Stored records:
----

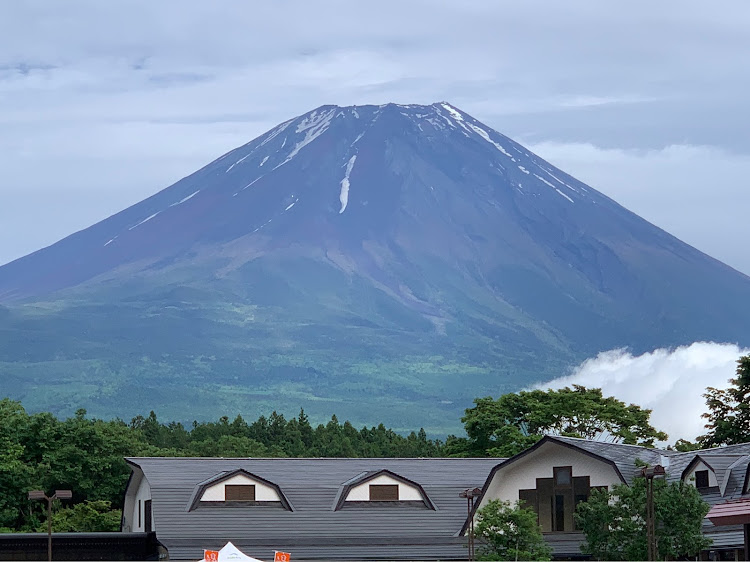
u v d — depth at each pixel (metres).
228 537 71.94
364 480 75.94
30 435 92.00
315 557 72.00
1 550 71.06
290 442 155.88
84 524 85.50
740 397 99.19
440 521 75.00
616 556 62.19
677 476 70.19
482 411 106.44
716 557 66.75
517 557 63.81
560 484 72.88
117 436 96.81
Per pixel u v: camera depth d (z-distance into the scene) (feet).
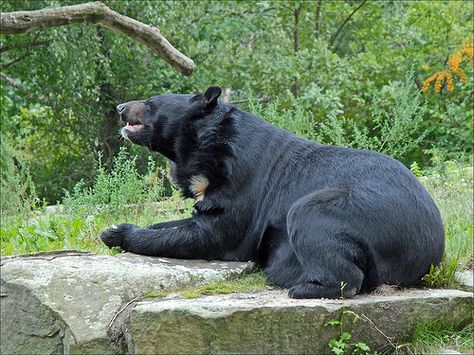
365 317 28.22
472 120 100.99
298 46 137.80
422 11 129.49
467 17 132.05
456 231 44.78
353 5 146.10
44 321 28.07
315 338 27.53
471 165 70.79
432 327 29.81
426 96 116.78
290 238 29.73
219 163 33.19
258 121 34.14
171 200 54.75
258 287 31.07
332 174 31.17
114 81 107.96
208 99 34.30
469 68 113.09
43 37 96.58
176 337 26.17
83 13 56.95
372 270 29.53
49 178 111.75
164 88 112.47
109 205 49.80
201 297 29.01
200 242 32.91
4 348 28.86
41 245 40.93
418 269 30.76
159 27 100.32
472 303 30.94
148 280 29.43
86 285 28.45
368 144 55.52
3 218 54.54
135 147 103.40
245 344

----

What the task requires: Look for the string "depth" in the data above and return every line that has it.

Task answer:
u v d — depth at each pixel (metres).
Per pixel u v: camera depth d (z-distance into the scene) (feet).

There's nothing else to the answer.